1. Field of the Invention
The present invention relates to an image diagnostic processing device and an image diagnostic processing program which performs a diagnostic process on anatomic abnormality such as nodule abnormality or wen abnormality in a three-dimensional image collected using a medical image diagnostic modality such as an X-ray computed tomographic imaging device, an X-ray diagnostic device, a magnetic resonance imaging device or an ultrasonic diagnostic device.
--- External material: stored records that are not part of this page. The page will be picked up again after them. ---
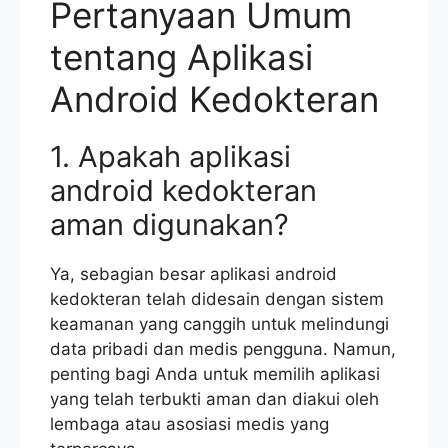
Pertanyaan Umum
tentang Aplikasi
Android Kedokteran
1. Apakah aplikasi
android kedokteran
aman digunakan?
Ya, sebagian besar aplikasi android
kedokteran telah didesain dengan sistem
keamanan yang canggih untuk melindungi
data pribadi dan medis pengguna. Namun,
penting bagi Anda untuk memilih aplikasi
yang telah terbukti aman dan diakui oleh
lembaga atau asosiasi medis yang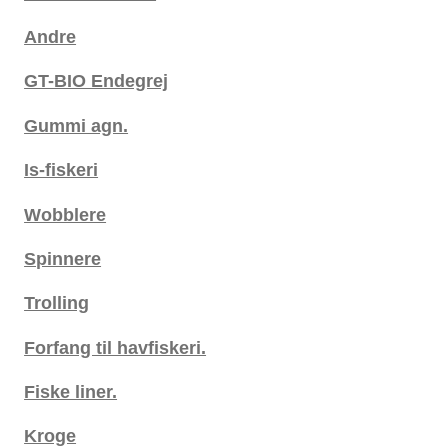
Andre
GT-BIO Endegrej
Gummi agn.
Is-fiskeri
Wobblere
Spinnere
Trolling
Forfang til havfiskeri.
Fiske liner.
Kroge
2. Description of the Related Art
Now, as lung cancer is the top cause of cancer death and is being increased in Japan, social demand for preventive medicine by smoking countermeasures and early detection has increased. In municipalities of Japan, an examination for lung cancer using a chest plain X-ray film and sputum cytodiagnosis has been performed, but, in a report “study group on effectiveness evaluation of an examination for cancer” of Ministry of Health and Welfare of Japan, published in 1998, the effect of the existing examination for the lung cancer is obtained, but is insignificant. In an X-ray computed tomography (hereinafter, referred to as CT), lung-field type lung cancer can be more easily detected than a chest plain X-ray film. However, before 1990, at which time a helical scanning type CT was developed, the CT cannot be used in the examination for cancer because imaging time is long. Shortly after the helical CT is developed, imaging method using relatively low X-ray tube current (hereinafter, referred to as a low dose helical CT) was developed so as to reduce exposed dose and pilot study on the examination for lung cancer using this method was made in Japan and the united states of America. As a result, it is verified that the low dose helical CT has a lung-cancer detection ratio significantly higher than that of the chest plain X-ray film.
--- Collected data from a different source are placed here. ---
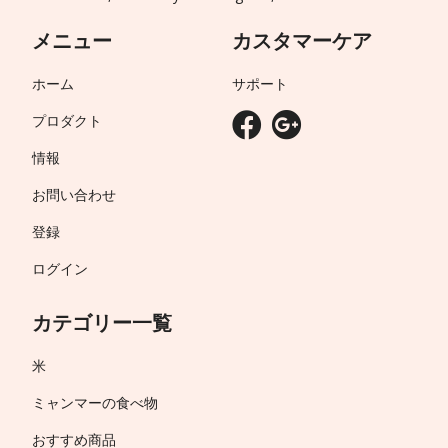
メニュー
カスタマーケア
ホーム
サポート
プロダクト
情報
お問い合わせ
登録
ログイン
カテゴリー一覧
米
ミャンマーの食べ物
おすすめ商品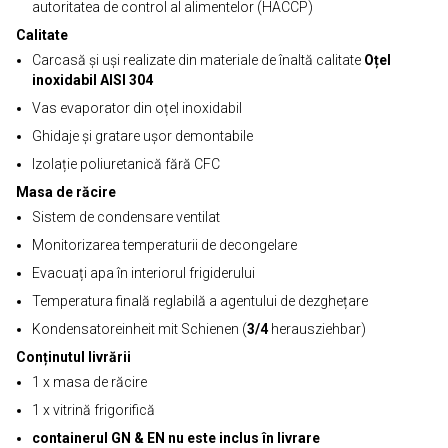
autoritatea de control al alimentelor (HACCP)
Calitate
Carcasă și uși realizate din materiale de înaltă calitate
Oțel
inoxidabil AISI 304
Vas evaporator din oțel inoxidabil
Ghidaje și gratare ușor demontabile
Izolație poliuretanică fără CFC
Masa de răcire
Sistem de condensare ventilat
Monitorizarea temperaturii de decongelare
Evacuați apa în interiorul frigiderului
Temperatura finală reglabilă a agentului de dezghețare
Kondensatoreinheit mit Schienen (
3/4
herausziehbar)
Conținutul livrării
1 x masa de răcire
1 x vitrină frigorifică
containerul GN & EN nu este inclus în livrare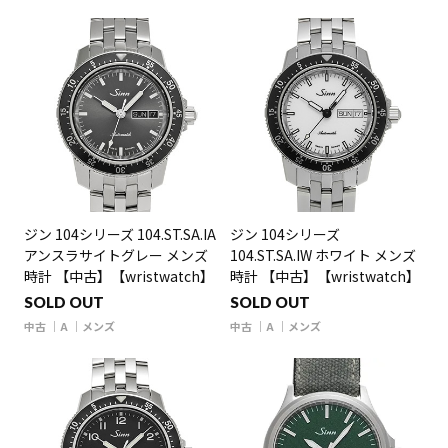
ジン 104シリーズ 104.ST.SA.IA
ジン 104シリーズ
アンスラサイトグレー メンズ
104.ST.SA.IW ホワイト メンズ
時計 【中古】【wristwatch】
時計 【中古】【wristwatch】
SOLD OUT
SOLD OUT
中古
A
メンズ
中古
A
メンズ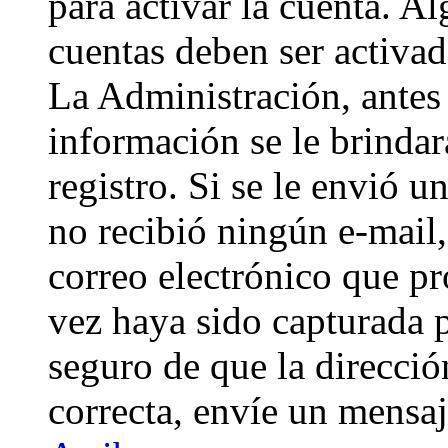
para activar la cuenta. A
cuentas deben ser activad
La Administración, antes 
información se le brindará
registro. Si se le envió un
no recibió ningún e-mail,
correo electrónico que pr
vez haya sido capturada p
seguro de que la direcci
correcta, envíe un mensa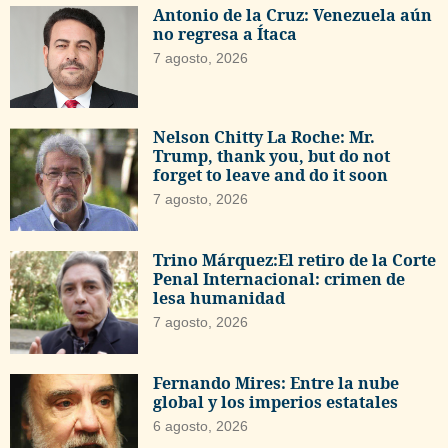
Antonio de la Cruz: Venezuela aún
no regresa a Ítaca
7 agosto, 2026
Nelson Chitty La Roche: Mr.
Trump, thank you, but do not
forget to leave and do it soon
7 agosto, 2026
Trino Márquez:El retiro de la Corte
Penal Internacional: crimen de
lesa humanidad
7 agosto, 2026
Fernando Mires: Entre la nube
global y los imperios estatales
6 agosto, 2026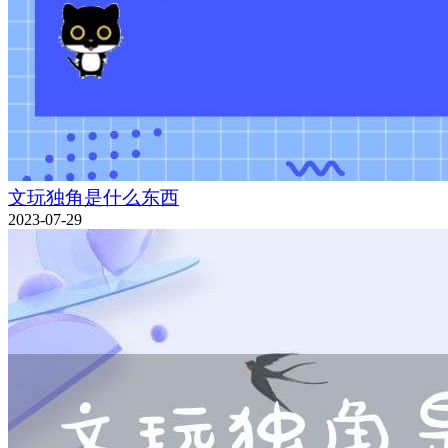
文玩独角是什么东西
2023-07-29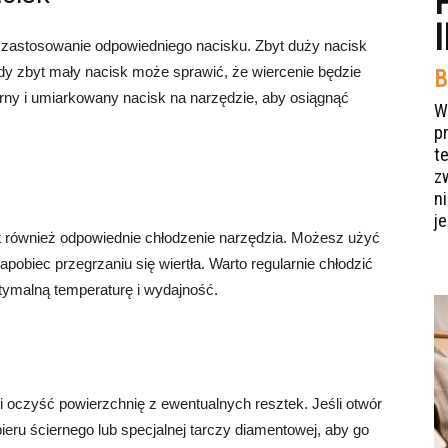
t zastosowanie odpowiedniego nacisku. Zbyt duży nacisk
y zbyt mały nacisk może sprawić, że wiercenie będzie
B
rny i umiarkowany nacisk na narzędzie, aby osiągnąć
W
p
t
z
n
je
st również odpowiednie chłodzenie narzędzia. Możesz użyć
pobiec przegrzaniu się wiertła. Warto regularnie chłodzić
tymalną temperaturę i wydajność.
i oczyść powierzchnię z ewentualnych resztek. Jeśli otwór
ieru ściernego lub specjalnej tarczy diamentowej, aby go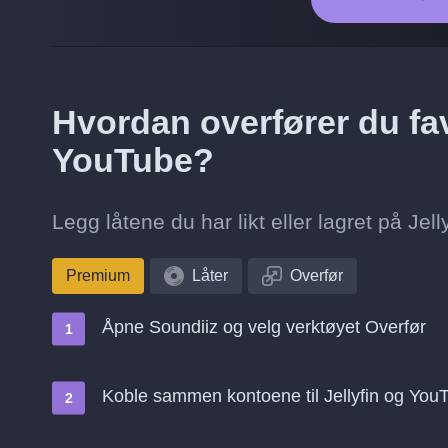
Hvordan overfører du favor
YouTube?
Legg låtene du har likt eller lagret på Jelly
Premium
Låter
Overfør
Åpne Soundiiz og velg verktøyet Overfør
Koble sammen kontoene til Jellyfin og You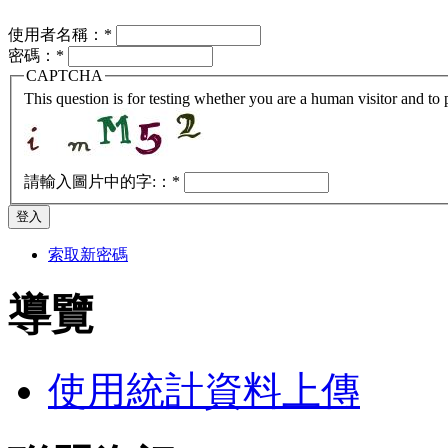
使用者名稱：
*
密碼：
*
CAPTCHA
This question is for testing whether you are a human visitor and t
請輸入圖片中的字:：
*
索取新密碼
導覽
使用統計資料上傳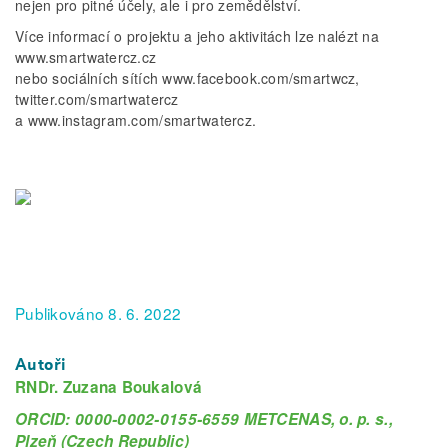
nejen pro pitné účely, ale i pro zemědělství.
Více informací o projektu a jeho aktivitách lze nalézt na
www.smartwatercz.cz
nebo sociálních sítích www.facebook.com/smartwcz,
twitter.com/smartwatercz
a www.instagram.com/smartwatercz.
Publikováno 8. 6. 2022
Autoři
RNDr. Zuzana Boukalová
ORCID: 0000-0002-0155-6559 METCENAS, o. p. s.,
Plzeň (Czech Republic)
Meanwhile, imaging time in the helical CT has been continuously reduced by multiple-row of the CT detector since 1998 and, in a recent multi-detector row helical CT, a whole lung image can be acquired within ten seconds with isotropic resolution less than 1 mm. The technical improvement of the CT enables us to detect smaller lung cancers. However, since the multi-detector row helical CT generates several hundreds of images per one scan, a burden required for interpretation of the images significantly increases.
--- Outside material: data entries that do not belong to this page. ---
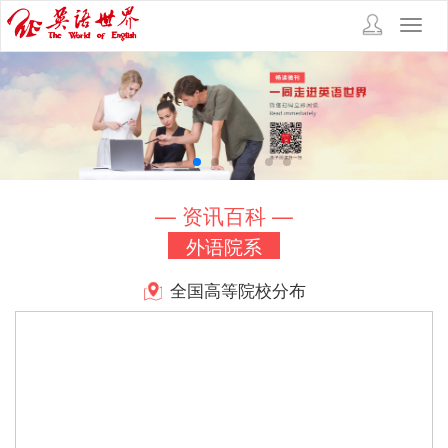
Toggl
navig
— 资讯百科 —
外语院系
全国高等院校分布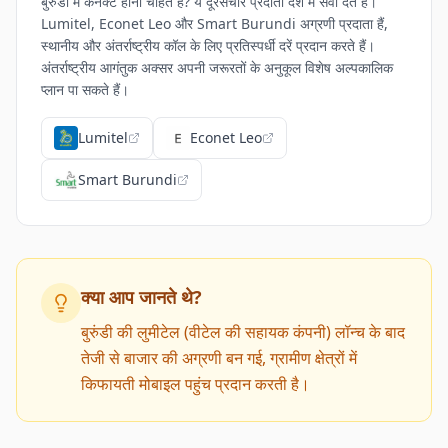
बुरुंडी में कनेक्ट होना चाहते हैं? ये दूरसंचार प्रदाता देश में सेवा देते हैं।
Lumitel, Econet Leo और Smart Burundi अग्रणी प्रदाता हैं,
स्थानीय और अंतर्राष्ट्रीय कॉल के लिए प्रतिस्पर्धी दरें प्रदान करते हैं।
अंतर्राष्ट्रीय आगंतुक अक्सर अपनी जरूरतों के अनुकूल विशेष अल्पकालिक
प्लान पा सकते हैं।
Lumitel
Econet Leo
Smart Burundi
क्या आप जानते थे?
बुरुंडी की लुमीटेल (वीटेल की सहायक कंपनी) लॉन्च के बाद
तेजी से बाजार की अग्रणी बन गई, ग्रामीण क्षेत्रों में
किफायती मोबाइल पहुंच प्रदान करती है।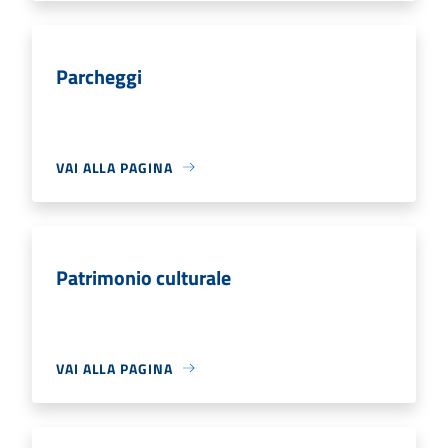
Parcheggi
VAI ALLA PAGINA
Patrimonio culturale
VAI ALLA PAGINA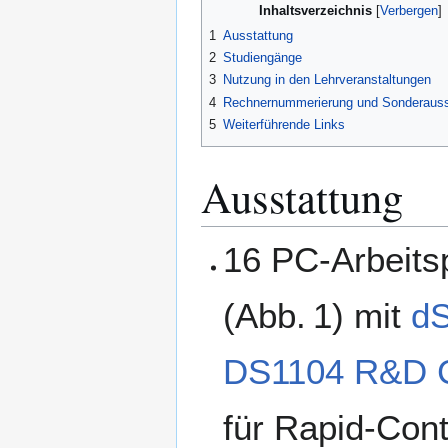
Inhaltsverzeichnis
1
Ausstattung
2
Studiengänge
3
Nutzung in den Lehrveranstaltungen
4
Rechnernummerierung und Sonderauss
5
Weiterführende Links
Ausstattung
16 PC-Arbeits
(Abb. 1) mit
d
DS1104 R&D C
für Rapid-Cont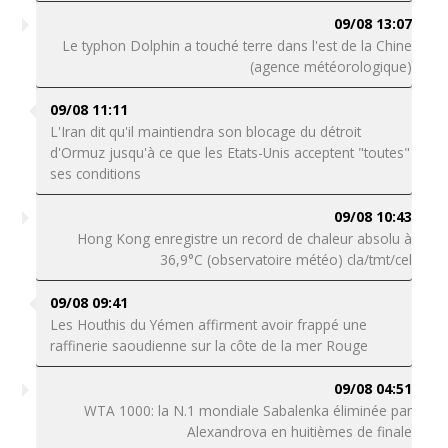
09/08 13:07
Le typhon Dolphin a touché terre dans l'est de la Chine
(agence météorologique)
09/08 11:11
L'Iran dit qu'il maintiendra son blocage du détroit
d'Ormuz jusqu'à ce que les Etats-Unis acceptent "toutes"
ses conditions
09/08 10:43
Hong Kong enregistre un record de chaleur absolu à
36,9°C (observatoire météo) cla/tmt/cel
09/08 09:41
Les Houthis du Yémen affirment avoir frappé une
raffinerie saoudienne sur la côte de la mer Rouge
09/08 04:51
WTA 1000: la N.1 mondiale Sabalenka éliminée par
Alexandrova en huitièmes de finale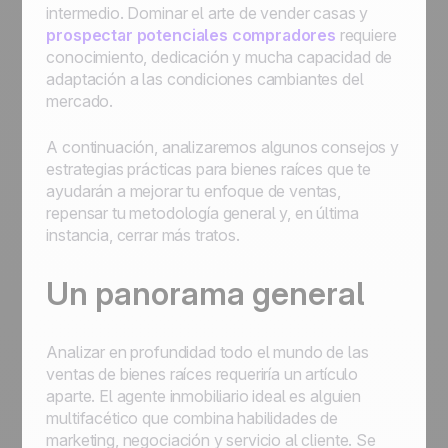
intermedio. Dominar el arte de vender casas y
prospectar potenciales compradores
requiere
conocimiento, dedicación y mucha capacidad de
adaptación a las condiciones cambiantes del
mercado.
A continuación, analizaremos algunos consejos y
estrategias prácticas para bienes raíces que te
ayudarán a mejorar tu enfoque de ventas,
repensar tu metodología general y, en última
instancia, cerrar más tratos.
Un panorama general
Analizar en profundidad todo el mundo de las
ventas de bienes raíces requeriría un artículo
aparte. El agente inmobiliario ideal es alguien
multifacético que combina habilidades de
marketing, negociación y servicio al cliente. Se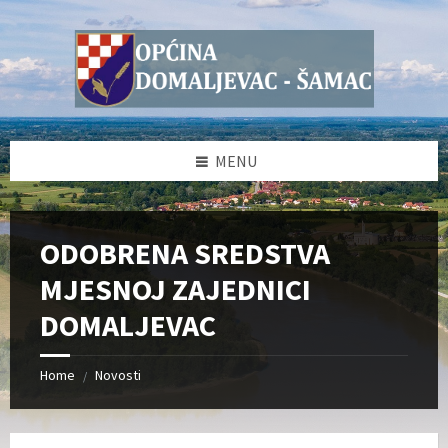
Skip
Skip
Skip
Skip
to
to
to
to
content
left
right
footer
sidebar
sidebar
MENU
ODOBRENA SREDSTVA
MJESNOJ ZAJEDNICI
DOMALJEVAC
Home
Novosti
/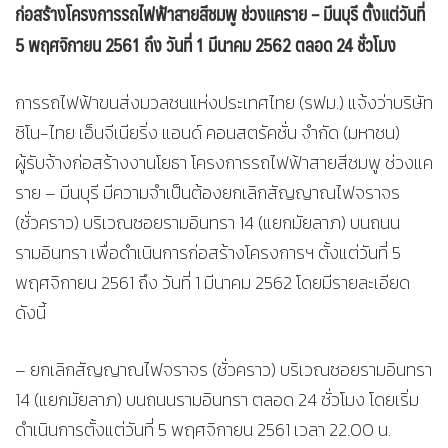
ก่อสร้างโครงการรถไฟฟ้าสายสีชมพู ช่วงแคราย – มีนบุรี ตั้งแต่วันที่
5 พฤศจิกายน 2561 ถึง วันที่ 1 มีนาคม 2562 ตลอด 24 ชั่วโมง
การรถไฟฟ้าขนส่งมวลชนแห่งประเทศไทย (รฟม.) แจ้งว่าบริษัท
ซิโน-ไทย เอ็นจีเนียริ่ง แอนด์ คอนสตรัคชั่น จำกัด (มหาชน)
ผู้รับจ้างก่อสร้างงานโยธา โครงการรถไฟฟ้าสายสีชมพู ช่วงแค
ราย – มีนบุรี มีความจำเป็นต้องยกเลิกสัญญาณไฟจราจร
(ชั่วคราว) บริเวณซอยรามอินทรา 14 (แยกมัยลาภ) บนถนน
รามอินทรา เพื่อดำเนินการก่อสร้างโครงการฯ ตั้งแต่วันที่ 5
พฤศจิกายน 2561 ถึง วันที่ 1 มีนาคม 2562 โดยมีรายละเอียด
ดังนี้
– ยกเลิกสัญญาณไฟจราจร (ชั่วคราว) บริเวณซอยรามอินทรา
14 (แยกมัยลาภ) บนถนนรามอินทรา ตลอด 24 ชั่วโมง โดยเริ่ม
ดำเนินการตั้งแต่วันที่ 5 พฤศจิกายน 2561 เวลา 22.00 น.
Under such circumstances, in order to establish the low dose helical CT as a method of examining lung cancer, it is widely known that a computer assisted diagnosis (hereinafter, referred to as CAD) for preventing lung cancer from being overlooked is necessary. Since small lung-field-type lung cancer appears on a CT image as nodule-shaped abnormality, automatic detection of abnormality (hereinafter, referred to as automatic detection of a CT lung nodule) is of importance and various studies have been made since 1990s (for example, see “David S. Paik, et al., “Surface Normal Overlap: A Computer-Aided Detection Algorithm With Application to Colonic Polyps and Lung Nodules in Helical CT”, IEEE TRANSACTIONS ON MEDICAL IMAGING, Vol. 23, No. 6, June 2004, p 661-675”).